Truly in that picture, my mother and John my father were
smiling together in a warm embrace. How come? I was put at
the forefront of the case against Mr. Collins, the Chief Prison
Warden, because I was the person who could provide all the
evidences, though my aunty and class-teacher also voiced out
what they knew about the case. The two of them waited
behind in Nigeria while their husbands travelled back to their
respective destinations overseas.
Four months had passed since the case commenced but
nothing was forthcoming. The Chief Prison Warden had hired
some smart lawyers to defend him. We had our lawyers too.

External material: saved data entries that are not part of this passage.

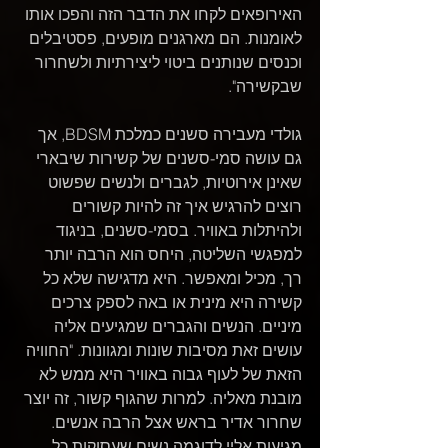
האירופאים לקחו את הדבר הזה והפכו אותו 
לאומנות. הם מארגנים מופעים, פסטיבלים 
וכנסים שנותנים ביטוי ליצירתיות ולשחרור 
שבקשירה".
גולדי מעבירה סשנים כמלכת BDSM, אך 
גם עושה סמי-סשנים של קשירות שיבארי 
שאינן אירוטיות, לגברים ולנשים שפשוט 
רוצים להרגיש איך זה להיות קשורים 
ולהיתלות באוויר. בסמי-סשנים, בניגוד 
למפגשי השליטה, היחס הוא הרבה יותר 
רך, מכיל ומאפשר. היא מדגישה שלא כל 
קשירה היא מינית או באה לספק צרכים 
מיניים. הנשים והגברים שמגיעים אליה 
עושים זאת מסיבות שונות ומגוונות. "החוויה 
הזאת של לעוף גבוה באוויר היא ממש לא 
מובנת מאליה. למרות שהגוף קשור, זה יוצר 
שחרור אדיר בראש אצל הרבה אנשים. 
מגיעות אליי לדוגמה נשים שעסוקות כל 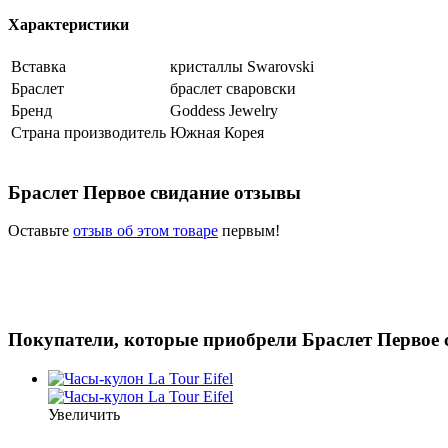
Характеристики
Вставка
кристаллы Swarovski
Браслет
браслет сваровски
Бренд
Goddess Jewelry
Страна производитель
Южная Корея
Браслет Первое свидание отзывы
Оставьте
отзыв об этом товаре
первым!
Покупатели, которые приобрели Браслет Первое 
Увеличить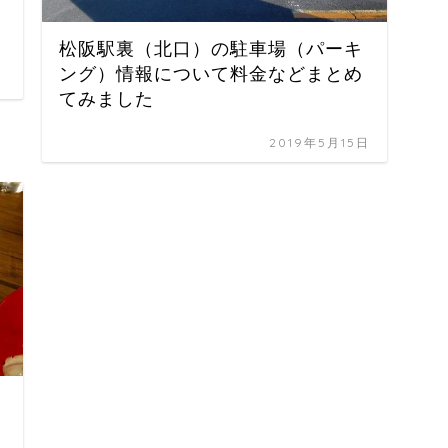
松阪駅裏（北口）の駐車場（パーキ
ング）情報について料金などまとめ
てみました
2019年5月15日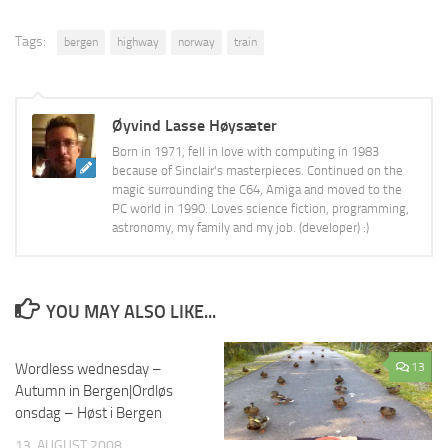
Tags:
bergen
highway
norway
train
Øyvind Lasse Høysæter
Born in 1971, fell in love with computing in 1983
because of Sinclair's masterpieces. Continued on the
magic surrounding the C64, Amiga and moved to the
PC world in 1990. Loves science fiction, programming,
astronomy, my family and my job. (developer) :)
YOU MAY ALSO LIKE...
Wordless wednesday –
6
13
Autumn in Bergen|Ordløs
onsdag – Høst i Bergen
13. AUGUST 2008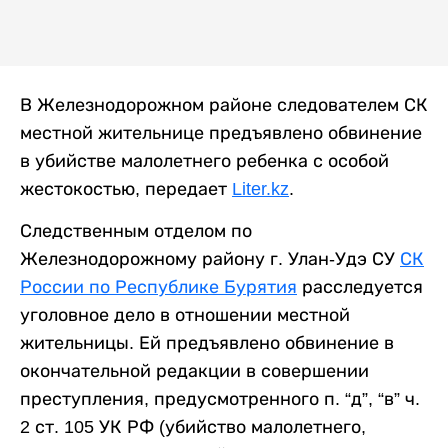
В Железнодорожном районе следователем СК
местной жительнице предъявлено обвинение
в убийстве малолетнего ребенка с особой
жестокостью, передает
Liter.kz
.
Следственным отделом по
Железнодорожному району г. Улан-Удэ СУ
СК
России по Республике Бурятия
расследуется
уголовное дело в отношении местной
жительницы. Ей предъявлено обвинение в
окончательной редакции в совершении
преступления, предусмотренного п. “д”, “в” ч.
2 ст. 105 УК РФ (убийство малолетнего,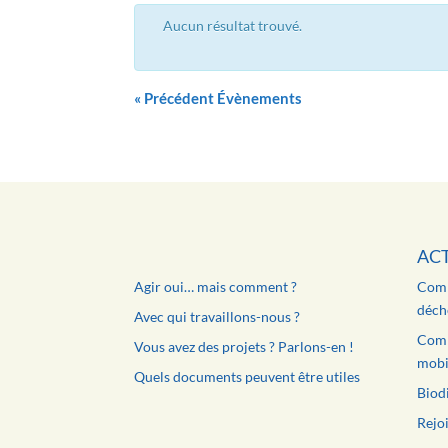
Aucun résultat trouvé.
«
Précédent Évènements
AC
Agir oui… mais comment ?
Comm
déche
Avec qui travaillons-nous ?
Comm
Vous avez des projets ? Parlons-en !
mobil
Quels documents peuvent être utiles
Biodi
Rejoi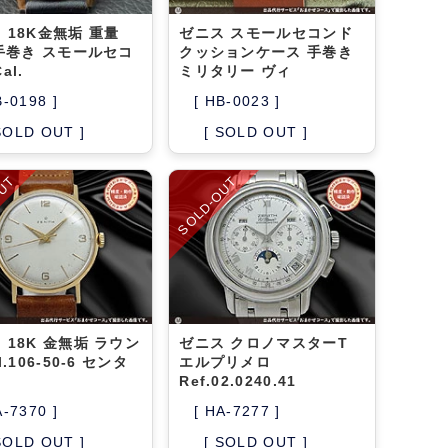
 18K金無垢 重量
ゼニス スモールセコンド
 手巻き スモールセコ
クッションケース 手巻き
al.
ミリタリー ヴィ
B-0198 ]
[ HB-0023 ]
SOLD OUT ]
[ SOLD OUT ]
OUT
SOLD-OUT
 18K 金無垢 ラウン
ゼニス クロノマスターT
l.106-50-6 センタ
エルプリメロ
Ref.02.0240.41
A-7370 ]
[ HA-7277 ]
SOLD OUT ]
[ SOLD OUT ]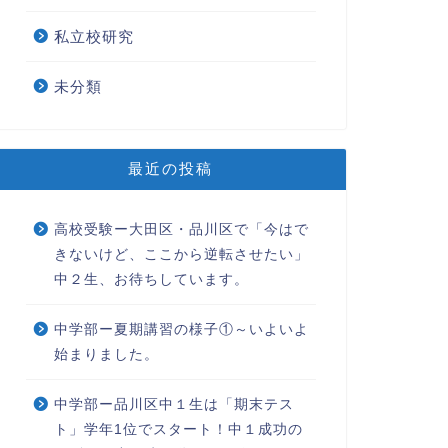
私立校研究
未分類
最近の投稿
高校受験ー大田区・品川区で「今はで
きないけど、ここから逆転させたい」
中２生、お待ちしています。
中学部ー夏期講習の様子①～いよいよ
始まりました。
中学部ー品川区中１生は「期末テス
ト」学年1位でスタート！中１成功の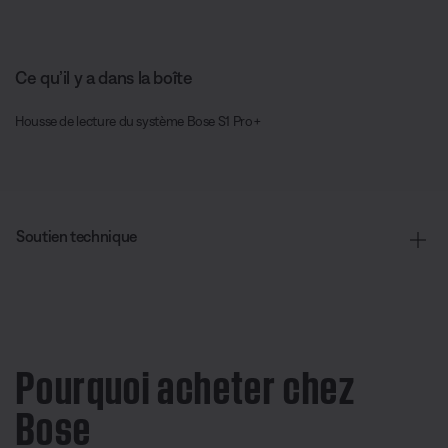
Ce qu’il y a dans la boîte
Housse de lecture du système Bose S1 Pro+
Soutien technique
Pourquoi acheter chez
Bose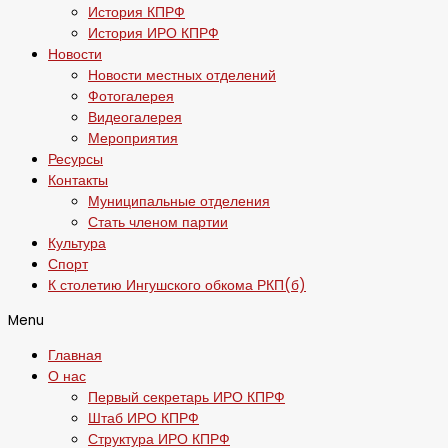
История КПРФ
История ИРО КПРФ
Новости
Новости местных отделений
Фотогалерея
Видеогалерея
Мероприятия
Ресурсы
Контакты
Муниципальные отделения
Стать членом партии
Культура
Спорт
К столетию Ингушского обкома РКП(б)
Menu
Главная
О нас
Первый секретарь ИРО КПРФ
Штаб ИРО КПРФ
Структура ИРО КПРФ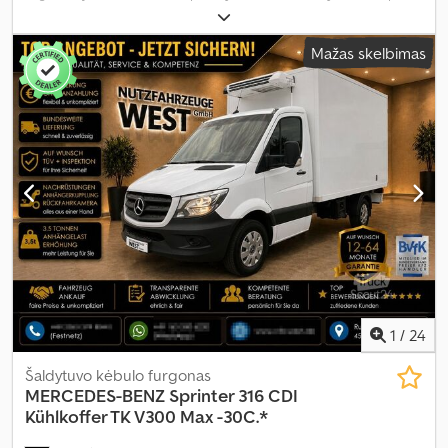
balta
, vairuotojo kabina:
kitas
, pavaros tipas:
automatinis
, emisijos
klasė:
Euro 6
, pakaba:
kitas
, sėdimų vietų skaičius:
3
, Įranga:
ABS,
Mažas skelbimas
autonominis šildytuvas, borto kompiuteris, centrinis užraktas,
elektroninė stabilumo programa (ESP), imobilaizerio sistema,
kruizo kontrolė, navigacijos sistema, oro kondicionavimas, oro
pagalvė, stumdomos durys, suodžių filtras
,
1
/
24
Šaldytuvo kėbulo furgonas
MERCEDES-BENZ
Sprinter 316 CDI
Kühlkoffer TK V300 Max -30C.*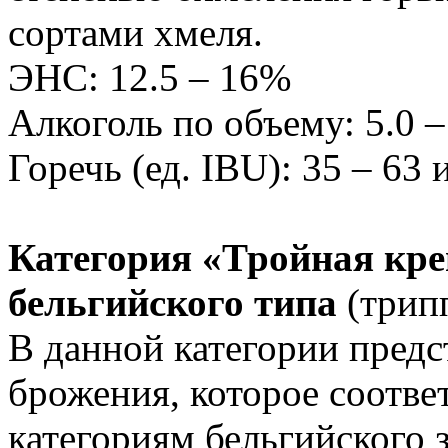
сортами хмеля.
ЭНС: 12.5 – 16%
Алкоголь по объему: 5.0 
Горечь (ед. IBU): 35 – 63
Категория «Тройная кр
бельгийского типа
(трип
В данной категории предс
брожения, которое соотв
категориям бельгийского з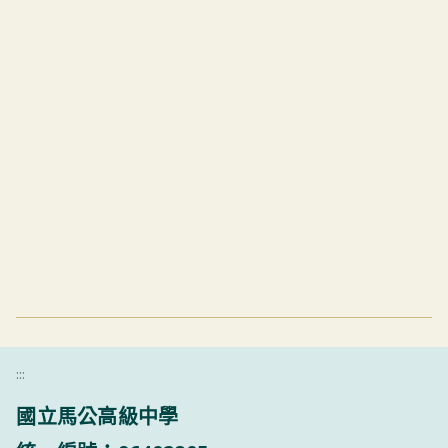
:::
國立馬公高級中學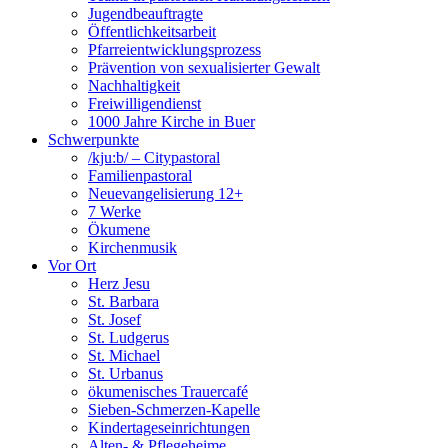
Jugendbeauftragte
Öffentlichkeitsarbeit
Pfarreientwicklungsprozess
Prävention von sexualisierter Gewalt
Nachhaltigkeit
Freiwilligendienst
1000 Jahre Kirche in Buer
Schwerpunkte
/kju:b/ – Citypastoral
Familienpastoral
Neuevangelisierung 12+
7 Werke
Ökumene
Kirchenmusik
Vor Ort
Herz Jesu
St. Barbara
St. Josef
St. Ludgerus
St. Michael
St. Urbanus
ökumenisches Trauercafé
Sieben-Schmerzen-Kapelle
Kindertageseinrichtungen
Alten- & Pflegeheime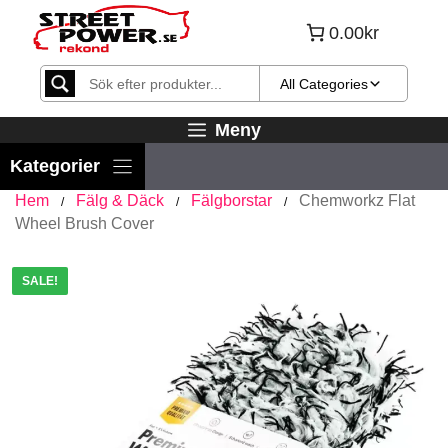
Hoppa
0.00kr
till
innehåll
All Categories
Meny
Hem
Fälg & Däck
Fälgborstar
Chemworkz Flat
/
/
/
Wheel Brush Cover
SALE!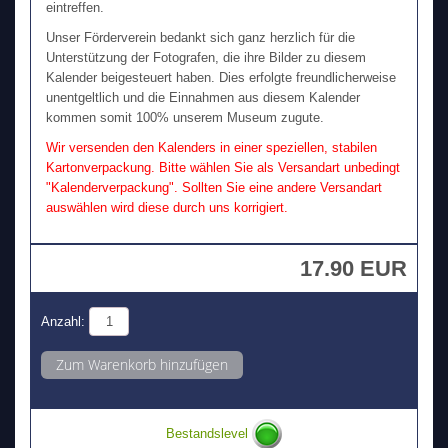
eintreffen.
Unser Förderverein bedankt sich ganz herzlich für die
Unterstützung der Fotografen, die ihre Bilder zu diesem
Kalender beigesteuert haben. Dies erfolgte freundlicherweise
unentgeltlich und die Einnahmen aus diesem Kalender
kommen somit 100% unserem Museum zugute.
Wir versenden den Kalenders in einer speziellen, stabilen
Kartonverpackung. Bitte wählen Sie als Versandart unbedingt
"Kalenderverpackung". Sollten Sie eine andere Versandart
auswählen wird diese durch uns korrigiert.
17.90 EUR
Anzahl:
Bestandslevel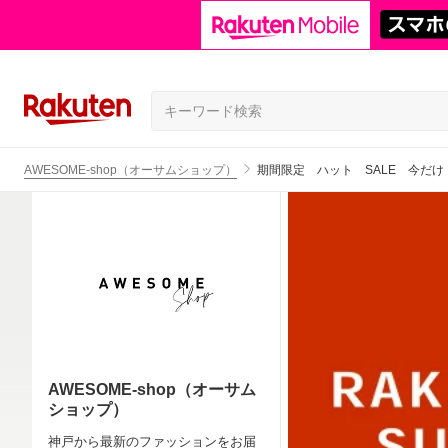
AWESOME-shop（オーサムショップ）
期間限定 ハット SALE 今だけ
AWESOME-shop（オーサム
ショップ）
神戸から最新のファッションをお届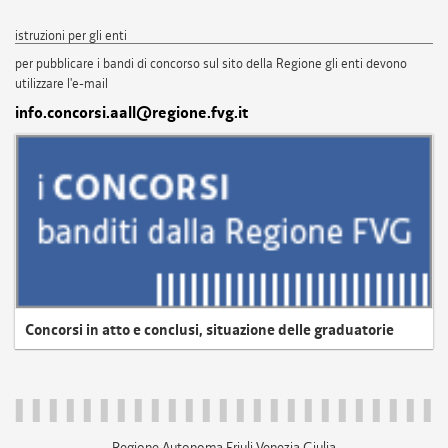
istruzioni per gli enti
per pubblicare i bandi di concorso sul sito della Regione gli enti devono
utilizzare l'e-mail
info.concorsi.aall@regione.fvg.it
Concorsi in atto e conclusi, situazione delle graduatorie
Regione Autonoma Friuli Venezia Giulia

They fought hard to win the case, showing all the evidences I
provided—the notes written by Toyosi, testifying that she had
lengthened my mother’s jail-term and also other notes my
father had written, telling me that my mother would rot in
prison. Mrs. Oyindamola and Rachael my aunty also testified to
the fact that they saw my mother in her home just within two
months of her detention, but the Chief Prison Warden
debunked.

“My mother must not die!” I signed in annoyance as I stood
before everyone in the court as a witness. “I call on the
government of Lagos to rise up to this case and help me fetch
my mother out from wherever she is,” I signed and began to
weep. Some people in the court were emotionally touched too.

They wept.
Soon, my story became the favourite of the cover pages of
every dailies. My picture was stamped all over the place as the
‘Able Disabled’.
Will deaf and dumb Rose win the case against the government?
Daily Moonlight wrote.

The deaf are also able: Read the Case of John Rose, a deaf mute,
speaking out her mind. Neon Magazine wrote in details
Superstar Rose signed her voice again The Monitor said.
I felt shy each time I come across my pictures on the leaves of
the dailies. I would leave them wet with tears. All I needed now
is my mother and not popularity of any kind. I had also heard
that BCC of London had the news to tell in their land too and
CCN of America. I knew my father would be in unimaginably
hot soup if he was caught perchance.
It was ten months already since the case began, but the Chief
Warden was not declared guilty yet. Of course he wasn’t going
to be condemned that easily without my father and Toyosi
testifying that they indeed connived with him to get my mother
out.

I believed strongly that the pictures of my mother and my
father hugging each other was not a recent one—they must
have taken those pictures four years back and not two years
back as the Chief Warden declared. My mother wouldn’t have
smiled in the picture if actually it was two years back, because
she would see no reason smiling after she had been left to
spend two years in prison innocently. I testified towards that in
the court of law and the pictures were subjected to thorough
scrutiny and the case was adjourned until the pictures were
examined. In the end, the Chief Warden was proved right and
the papers carried the news again that I was losing.